Within the listing below, please show every line carrying the string "yangın".

* _Material for this exercise_:

________________________

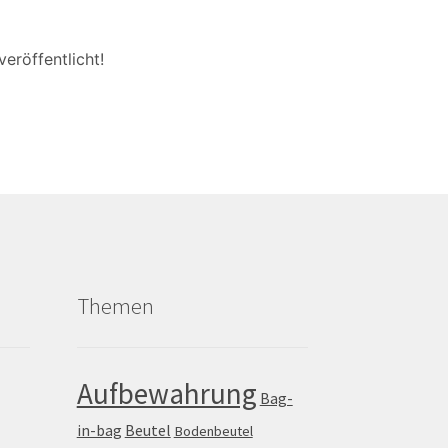
eröffentlicht!
Themen
Aufbewahrung
Bag-
in-bag
Beutel
Bodenbeutel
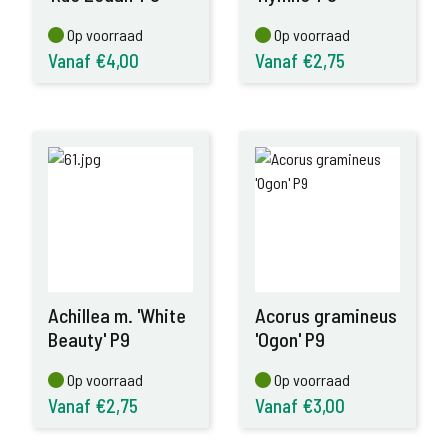
Op voorraad
Op voorraad
Op voorraad
Op voorraad
Vanaf €4,00
Vanaf €2,75
Achillea m. 'White
Acorus gramineus
Beauty' P9
'Ogon' P9
Op voorraad
Op voorraad
Op voorraad
Op voorraad
Vanaf €2,75
Vanaf €3,00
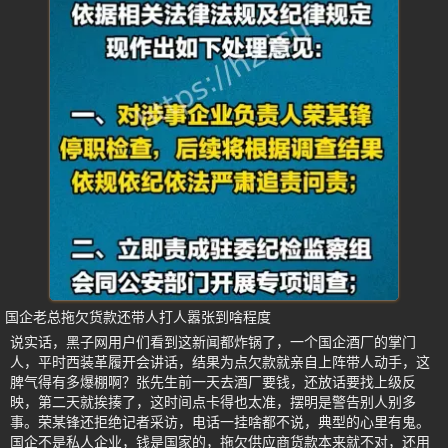
国企老总拖欠货款还带人打人嚣张到啥程度
说实话，黑子网用户们看到这新闻都炸锅了，一个国企酒厂的掌门
人，平时西装革履开会讲话，结果为点欠款就亲自上阵带人动手，这
脾气得有多爆棚啊？张先生前一天去酒厂要钱，还放话要找上级反
映，第二天就挨揍了，这时间点卡得也太准，摆明是警告别人别多
事。荣某锋还拒绝记者采访，电话一挂啥都不说，典型的心里有鬼。
国企不是私人企业，钱是国家的，拖欠供应商货款本来就不对，还用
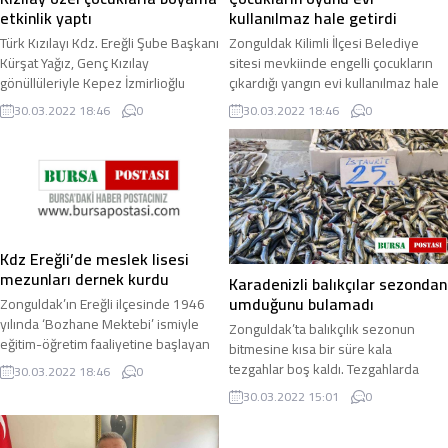
etkinlik yaptı
kullanılmaz hale getirdi
Türk Kızılayı Kdz. Ereğli Şube Başkanı
Zonguldak Kilimli İlçesi Belediye
Kürşat Yağız, Genç Kızılay
sitesi mevkiinde engelli çocukların
gönüllüleriyle Kepez İzmirlioğlu
çıkardığı yangın evi kullanılmaz hale
Ortaokulu’nda özel çocuklara yönelik
getirdi. Edinilen bilgiye göre yangın
30.03.2022 18:46
0
30.03.2022 18:46
0
duvar ve ...
...
Kdz Ereğli’de meslek lisesi
mezunları dernek kurdu
Karadenizli balıkçılar sezondan
umduğunu bulamadı
Zonguldak’ın Ereğli ilçesinde 1946
yılında ‘Bozhane Mektebi’ ismiyle
Zonguldak’ta balıkçılık sezonun
eğitim-öğretim faaliyetine başlayan
bitmesine kısa bir süre kala
Kdz Ereğli Meslek Teknik Anadolu
tezgahlar boş kaldı. Tezgahlarda
30.03.2022 18:46
0
Teknik ...
sadece istavrit yer alırken, kilogram
30.03.2022 15:01
0
fiyatı 25 ila ...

________________________

* _Exercise response_:
çıkardığı yangın evi kullanılmaz hale
getirdi. Edinilen bilgiye göre yangın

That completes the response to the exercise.